In a time where appreciating and protecting our working lands is more important than ever, the Open Space Authority (Authority) is honored to announce that the Santa Clara County Board of Supervisors has approved a Memorandum of Understanding (MOU) with the Authority that facilitates a one-time allocation of $4.9M for the purchase of agricultural conservation easements in the Coyote Valley and San Martin areas. The MOU builds on a strong partnership between the County and Authority in developing the Santa Clara Valley Agricultural Plan (Ag Plan).
“Today’s action by the Board of Supervisors is a tremendous step for the environment and our entire community,” said Santa Clara County Board of Supervisors President Cindy Chavez. “This agreement with the Santa Clara Valley Open Space Authority and commitment of almost $5 million towards land acquisition will preserve many acres of priceless agricultural and greenbelt land from future development.”

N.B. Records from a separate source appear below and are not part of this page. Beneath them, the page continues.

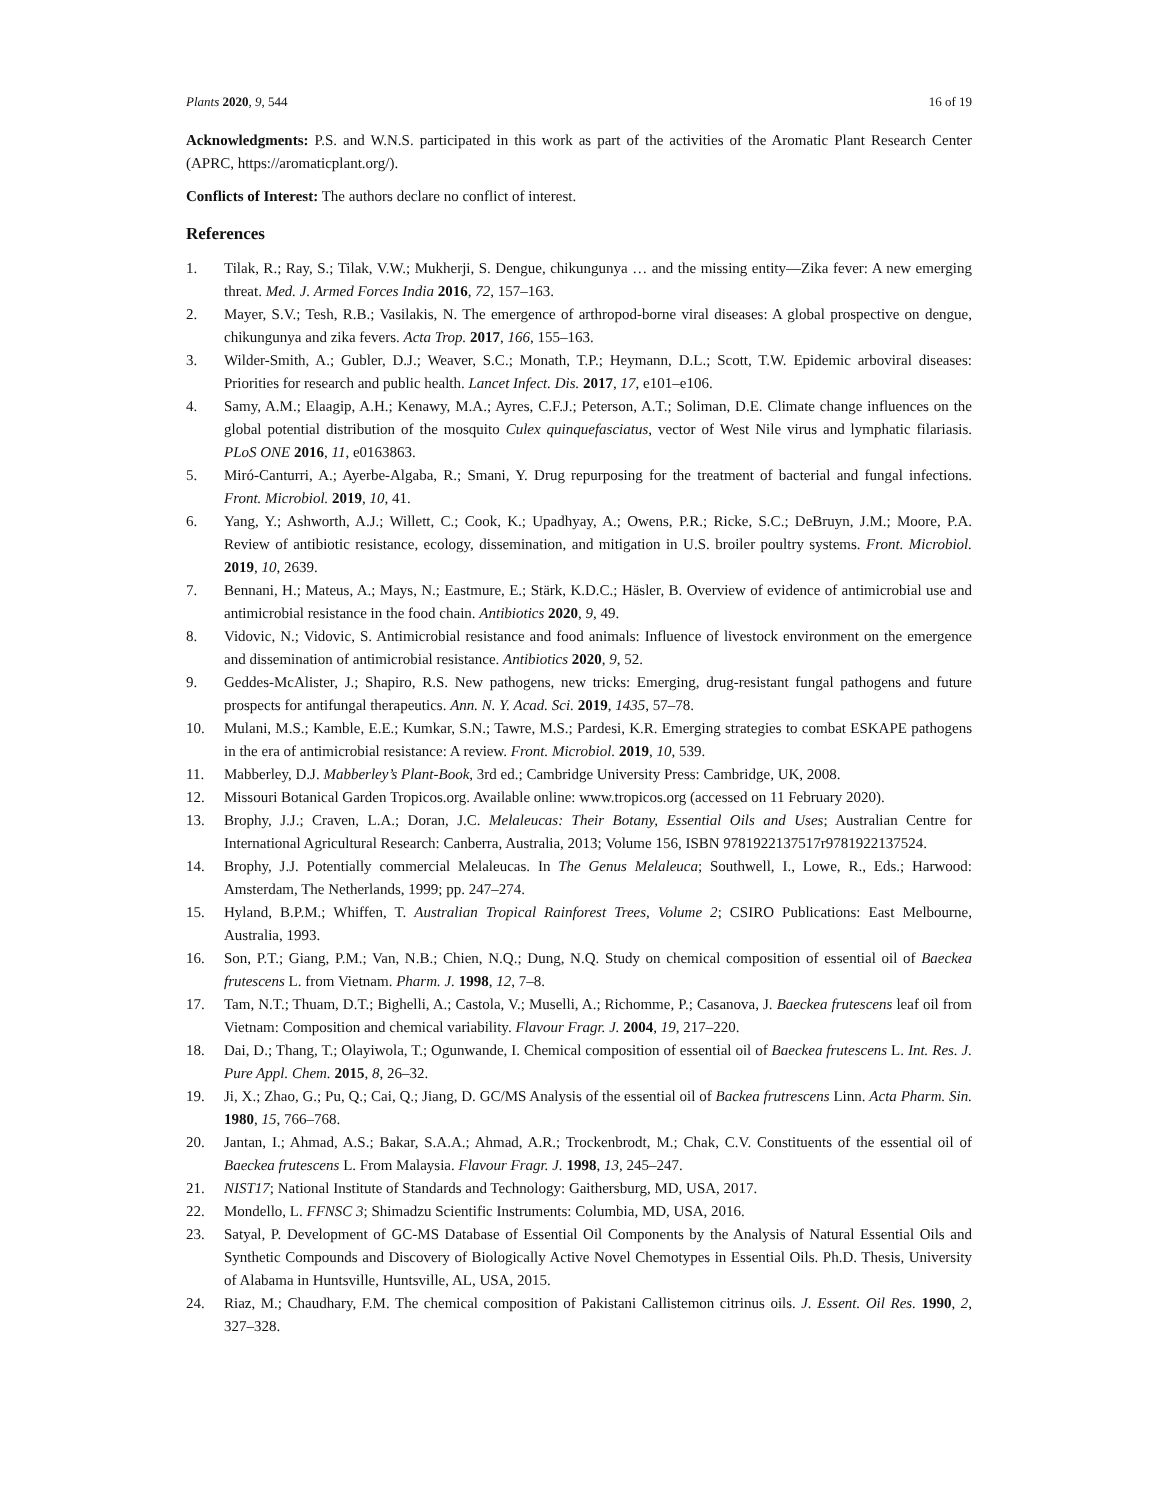Plants 2020, 9, 544 16 of 19
Acknowledgments: P.S. and W.N.S. participated in this work as part of the activities of the Aromatic Plant Research Center (APRC, https://aromaticplant.org/).
Conflicts of Interest: The authors declare no conflict of interest.
References
1. Tilak, R.; Ray, S.; Tilak, V.W.; Mukherji, S. Dengue, chikungunya … and the missing entity—Zika fever: A new emerging threat. Med. J. Armed Forces India 2016, 72, 157–163.
2. Mayer, S.V.; Tesh, R.B.; Vasilakis, N. The emergence of arthropod-borne viral diseases: A global prospective on dengue, chikungunya and zika fevers. Acta Trop. 2017, 166, 155–163.
3. Wilder-Smith, A.; Gubler, D.J.; Weaver, S.C.; Monath, T.P.; Heymann, D.L.; Scott, T.W. Epidemic arboviral diseases: Priorities for research and public health. Lancet Infect. Dis. 2017, 17, e101–e106.
4. Samy, A.M.; Elaagip, A.H.; Kenawy, M.A.; Ayres, C.F.J.; Peterson, A.T.; Soliman, D.E. Climate change influences on the global potential distribution of the mosquito Culex quinquefasciatus, vector of West Nile virus and lymphatic filariasis. PLoS ONE 2016, 11, e0163863.
5. Miró-Canturri, A.; Ayerbe-Algaba, R.; Smani, Y. Drug repurposing for the treatment of bacterial and fungal infections. Front. Microbiol. 2019, 10, 41.
6. Yang, Y.; Ashworth, A.J.; Willett, C.; Cook, K.; Upadhyay, A.; Owens, P.R.; Ricke, S.C.; DeBruyn, J.M.; Moore, P.A. Review of antibiotic resistance, ecology, dissemination, and mitigation in U.S. broiler poultry systems. Front. Microbiol. 2019, 10, 2639.
7. Bennani, H.; Mateus, A.; Mays, N.; Eastmure, E.; Stärk, K.D.C.; Häsler, B. Overview of evidence of antimicrobial use and antimicrobial resistance in the food chain. Antibiotics 2020, 9, 49.
8. Vidovic, N.; Vidovic, S. Antimicrobial resistance and food animals: Influence of livestock environment on the emergence and dissemination of antimicrobial resistance. Antibiotics 2020, 9, 52.
9. Geddes-McAlister, J.; Shapiro, R.S. New pathogens, new tricks: Emerging, drug-resistant fungal pathogens and future prospects for antifungal therapeutics. Ann. N. Y. Acad. Sci. 2019, 1435, 57–78.
10. Mulani, M.S.; Kamble, E.E.; Kumkar, S.N.; Tawre, M.S.; Pardesi, K.R. Emerging strategies to combat ESKAPE pathogens in the era of antimicrobial resistance: A review. Front. Microbiol. 2019, 10, 539.
11. Mabberley, D.J. Mabberley’s Plant-Book, 3rd ed.; Cambridge University Press: Cambridge, UK, 2008.
12. Missouri Botanical Garden Tropicos.org. Available online: www.tropicos.org (accessed on 11 February 2020).
13. Brophy, J.J.; Craven, L.A.; Doran, J.C. Melaleucas: Their Botany, Essential Oils and Uses; Australian Centre for International Agricultural Research: Canberra, Australia, 2013; Volume 156, ISBN 9781922137517r9781922137524.
14. Brophy, J.J. Potentially commercial Melaleucas. In The Genus Melaleuca; Southwell, I., Lowe, R., Eds.; Harwood: Amsterdam, The Netherlands, 1999; pp. 247–274.
15. Hyland, B.P.M.; Whiffen, T. Australian Tropical Rainforest Trees, Volume 2; CSIRO Publications: East Melbourne, Australia, 1993.
16. Son, P.T.; Giang, P.M.; Van, N.B.; Chien, N.Q.; Dung, N.Q. Study on chemical composition of essential oil of Baeckea frutescens L. from Vietnam. Pharm. J. 1998, 12, 7–8.
17. Tam, N.T.; Thuam, D.T.; Bighelli, A.; Castola, V.; Muselli, A.; Richomme, P.; Casanova, J. Baeckea frutescens leaf oil from Vietnam: Composition and chemical variability. Flavour Fragr. J. 2004, 19, 217–220.
18. Dai, D.; Thang, T.; Olayiwola, T.; Ogunwande, I. Chemical composition of essential oil of Baeckea frutescens L. Int. Res. J. Pure Appl. Chem. 2015, 8, 26–32.
19. Ji, X.; Zhao, G.; Pu, Q.; Cai, Q.; Jiang, D. GC/MS Analysis of the essential oil of Backea frutrescens Linn. Acta Pharm. Sin. 1980, 15, 766–768.
20. Jantan, I.; Ahmad, A.S.; Bakar, S.A.A.; Ahmad, A.R.; Trockenbrodt, M.; Chak, C.V. Constituents of the essential oil of Baeckea frutescens L. From Malaysia. Flavour Fragr. J. 1998, 13, 245–247.
21. NIST17; National Institute of Standards and Technology: Gaithersburg, MD, USA, 2017.
22. Mondello, L. FFNSC 3; Shimadzu Scientific Instruments: Columbia, MD, USA, 2016.
23. Satyal, P. Development of GC-MS Database of Essential Oil Components by the Analysis of Natural Essential Oils and Synthetic Compounds and Discovery of Biologically Active Novel Chemotypes in Essential Oils. Ph.D. Thesis, University of Alabama in Huntsville, Huntsville, AL, USA, 2015.
24. Riaz, M.; Chaudhary, F.M. The chemical composition of Pakistani Callistemon citrinus oils. J. Essent. Oil Res. 1990, 2, 327–328.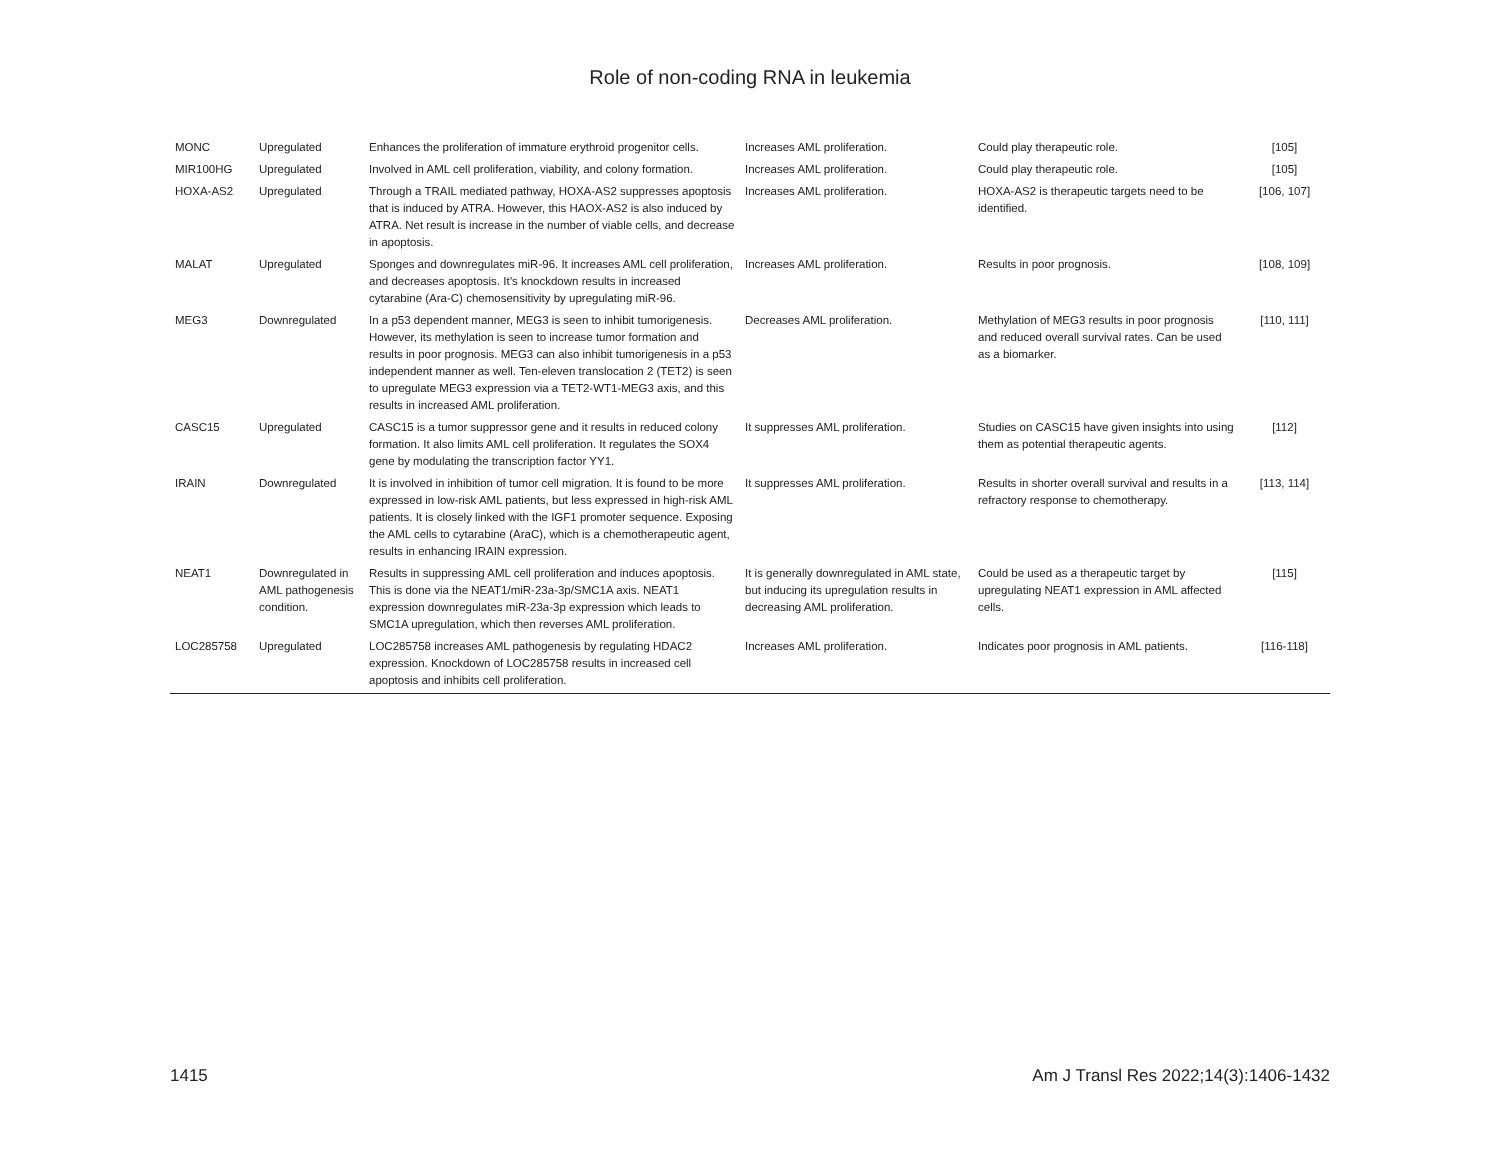Role of non-coding RNA in leukemia
| MONC | Upregulated | Enhances the proliferation of immature erythroid progenitor cells. | Increases AML proliferation. | Could play therapeutic role. | [105] |
| MIR100HG | Upregulated | Involved in AML cell proliferation, viability, and colony formation. | Increases AML proliferation. | Could play therapeutic role. | [105] |
| HOXA-AS2 | Upregulated | Through a TRAIL mediated pathway, HOXA-AS2 suppresses apoptosis that is induced by ATRA. However, this HAOX-AS2 is also induced by ATRA. Net result is increase in the number of viable cells, and decrease in apoptosis. | Increases AML proliferation. | HOXA-AS2 is therapeutic targets need to be identified. | [106, 107] |
| MALAT | Upregulated | Sponges and downregulates miR-96. It increases AML cell proliferation, and decreases apoptosis. It’s knockdown results in increased cytarabine (Ara-C) chemosensitivity by upregulating miR-96. | Increases AML proliferation. | Results in poor prognosis. | [108, 109] |
| MEG3 | Downregulated | In a p53 dependent manner, MEG3 is seen to inhibit tumorigenesis. However, its methylation is seen to increase tumor formation and results in poor prognosis. MEG3 can also inhibit tumorigenesis in a p53 independent manner as well. Ten-eleven translocation 2 (TET2) is seen to upregulate MEG3 expression via a TET2-WT1-MEG3 axis, and this results in increased AML proliferation. | Decreases AML proliferation. | Methylation of MEG3 results in poor prognosis and reduced overall survival rates. Can be used as a biomarker. | [110, 111] |
| CASC15 | Upregulated | CASC15 is a tumor suppressor gene and it results in reduced colony formation. It also limits AML cell proliferation. It regulates the SOX4 gene by modulating the transcription factor YY1. | It suppresses AML proliferation. | Studies on CASC15 have given insights into using them as potential therapeutic agents. | [112] |
| IRAIN | Downregulated | It is involved in inhibition of tumor cell migration. It is found to be more expressed in low-risk AML patients, but less expressed in high-risk AML patients. It is closely linked with the IGF1 promoter sequence. Exposing the AML cells to cytarabine (AraC), which is a chemotherapeutic agent, results in enhancing IRAIN expression. | It suppresses AML proliferation. | Results in shorter overall survival and results in a refractory response to chemotherapy. | [113, 114] |
| NEAT1 | Downregulated in AML pathogenesis condition. | Results in suppressing AML cell proliferation and induces apoptosis. This is done via the NEAT1/miR-23a-3p/SMC1A axis. NEAT1 expression downregulates miR-23a-3p expression which leads to SMC1A upregulation, which then reverses AML proliferation. | It is generally downregulated in AML state, but inducing its upregulation results in decreasing AML proliferation. | Could be used as a therapeutic target by upregulating NEAT1 expression in AML affected cells. | [115] |
| LOC285758 | Upregulated | LOC285758 increases AML pathogenesis by regulating HDAC2 expression. Knockdown of LOC285758 results in increased cell apoptosis and inhibits cell proliferation. | Increases AML proliferation. | Indicates poor prognosis in AML patients. | [116-118] |
1415
Am J Transl Res 2022;14(3):1406-1432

The Ag Plan, adopted by the Board of Supervisors in January 2018, provides a toolkit of policies and programs designed to address climate change by protecting the loss of remaining viable farmland and rangeland on the Valley floor between San Jose and Gilroy. In the past 30 years alone, Santa Clara County has lost close to fifty percent of its farmland and 28,000 acres remain vulnerable to development. In collaboration with farmers and ranchers, agricultural organizations, and local, regional, and state agencies, the County and Authority secured a grant from the State’s Sustainable Agricultural Land Conservation Program (SALC) to develop the Ag Plan to slow the loss of the Valley’s agricultural land base as a climate change strategy and help ensure a safe and reliable food supply for the future.
“The COVID-19 pandemic has shown us just how fragile our national food supply chain is, and how many of us in Santa Clara County may find ourselves needing food assistance during a major crisis or economic disruption. This is why it is vital we maintain a robust local agricultural sector. Today’s action will help ensure that,” said Chavez.
Santa Clara County's working lands have tremendous economic value and provide many natural infrastructure benefits, including buffering urban areas from the impacts of storms and wildfires, lessening downstream flooding, recharging our drinking water aquifers, and providing valuable habitat for wildlife.
“This funding partnership bolsters resilience of our urban communities by protecting our nearby natural and working lands,” said Andrea Mackenzie, Open Space Authority General Manager. “Investing in nature-based solutions is a sound insurance policy to protect our environment and communities in the face of both a climate crisis and global pandemic.”
The dedication of County funds meets the local required match for $15M in SALC grant funds from the State and increases the County and Authority’s resources to protect at-risk agricultural land in two of the County’s most vulnerable farmland areas – Coyote Valley and San Martin. The County’s contribution will also be matched by funding from the Authority and other public and private funding sources.
The Authority is grateful for the Board of Supervisors bold action to help fund strategic agricultural conservation actions called for in the award-winning Ag Plan, including reducing development and greenhouse gas emissions, supporting climate-smart agricultural practices, and strengthening agricultural viability in Santa Clara County.